## SET OF TASKS
A. In the Pigment Orange 36 article, what compound serves as the coupling component in the pigment's synthesis?
B. Reproduce the Pigment Orange 36 article verbatim, everything from "C.I. Pigment Orange" down to "the coupling component.".
C. For each statement, say whether the Pigment Orange 36 article supports it (yes or no) and quote the words of the article that decide it: (i) The pigment is used mainly in the paint industry. (ii) In the solid state, the pigment is present as the azo tautomer. (iii) Pigment Red 175 is named as a structurally related benzimidazolone pigment.

## SELECTED EXCERPT
Pigment orange 36

Identifiers
- CAS Number: 12236-62-3;
- 3D model (JSmol): Interactive image;
- ChemSpider: 21160020;
- ECHA InfoCard: 100.032.227
- EC Number: 235-462-4;
- PubChem CID: 25535;
- UNII: 649L6L708A;
- CompTox Dashboard (EPA): DTXSID9041732 ;

= Pigment orange 36 =

C.I. Pigment Orange 36 is a chemical compound belonging to the group of benzimidazolone pigments and classified as one of the azo pigments.

== Preparation ==
Pigment Orange 36 is synthesized by the azo coupling of diazotized 4-chloro-2-nitroaniline with 5-(acetoacetylamino)benzimidazolone as the coupling component.

== Properties ==
Pigment Orange 36 is a reddish, slightly opaque orange pigment with very good weather resistance and light fastness.

X-ray structure analysis show that benzimidazolone pigments possess a planar structure. In addition to intramolecular hydrogen bonds, intermolecular hydrogen bonds are also present. Although the pigment structure is generally described in the literature as containing an azo group, the oxohydrazo tautomer is present in the solid state. Structurally related benzimidazolone pigments include Pigment Red 175, Pigment Red 176, Pigment Violet 32, and Pigment Brown 25.

== Uses ==
Pigment Orange 36 is of considerable market importance and is used primarily in the paint industry. In combination with quinacridone pigments and partial additions of titanium dioxide, it is used to produce lightfast and weather-resistant coatings in RAL color 3000 (fire red), 3002 (carmine red), 3003 (ruby red), and 3013 (tomato red). It is also used in automotive refinishing coatings, commercial vehicle and agricultural machinery paints, and other industrial coatings.

## DATA SEGMENT
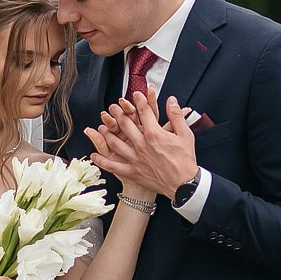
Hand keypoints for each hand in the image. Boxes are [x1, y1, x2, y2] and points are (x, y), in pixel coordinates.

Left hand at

## SOLUTIONS TO THE PROBLEMS
A. 5-(acetoacetylamino)benzimidazolone

B.
C.I. Pigment Orange 36 is a chemical compound belonging to the group of benzimidazolone pigments and classified as one of the azo pigments.

== Preparation ==
Pigment Orange 36 is synthesized by the azo coupling of diazotized 4-chloro-2-nitroaniline with 5-(acetoacetylamino)benzimidazolone as the coupling component.

C.
(i) Yes: "is used primarily in the paint industry"
(ii) No: "the oxohydrazo tautomer is present in the solid state"
(iii) Yes: "Structurally related benzimidazolone pigments include Pigment Red 175"